Cook R J, Lawless J F
Department of Statistics and Actuarial Science, University of Waterloo, Canada.
Stat Med. 1997 Apr 30;16(8):911-24. doi: 10.1002/(sici)1097-0258(19970430)16:8<911::aid-sim544>3.0.co;2-i.
Chronic medical conditions are often manifested by the incidence of recurrent adverse clinical events. In clinical trials designed to investigate therapeutic interventions for such conditions it is natural to make treatment comparisons on the basis of event occurrence. However, when there is a more serious, possibly related, event that terminates the occurrence of the recurrent events, the problem of dependent censoring arises. Here, we consider robust modelling strategies for expressing covariate effects on the recurrent event process that address the possible dependence between the recurrent and terminal events.
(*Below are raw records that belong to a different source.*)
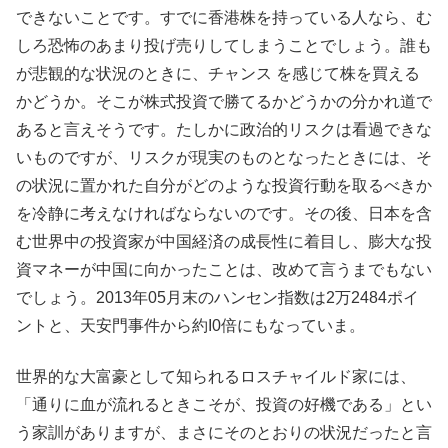
できないことです。すでに香港株を持っている人なら、む
しろ恐怖のあまり投げ売りしてしまうことでしょう。誰も
が悲観的な状況のときに、チャンス を感じて株を買える
かどうか。そこが株式投資で勝てるかどうかの分かれ道で
あると言えそうです。たしかに政治的リスクは看過できな
いものですが、リスクが現実のものとなったときには、そ
の状況に置かれた自分がどのような投資行動を取るべきか
を冷静に考えなければならないのです。その後、日本を含
む世界中の投資家が中国経済の成長性に着目し、膨大な投
資マネーが中国に向かったことは、改めて言うまでもない
でしょう。2013年05月末のハンセン指数は2万2484ポイ
ントと、天安門事件から約I0倍にもなっていま。
世界的な大富豪として知られるロスチャイルド家には、
「通りに血が流れるときこそが、投資の好機である」とい
う家訓がありますが、まさにそのとおりの状況だったと言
The various methods differ in the way the dependence is addressed, and hence in the interpretation of covariate effects. The methods are applied to a data set from a kidney transplant study and simulated data chosen for illustrative purposes.
慢性疾病通常表现为反复出现不良临床事件。在旨在研究此类疾病治疗干预措施的临床试验中,基于事件发生情况进行治疗比较是很自然的。然而,当出现更严重的、可能相关的事件导致反复事件的发生终止时,就会出现相依删失问题。在此,我们考虑用于表达协变量对反复事件过程影响的稳健建模策略,该策略能解决反复事件和终末事件之间可能存在的相依性。各种方法在处理相依性的方式上有所不同,因此在协变量效应的解释上也有所不同。这些方法应用于一项肾移植研究的数据集以及为说明目的而选择的模拟数据。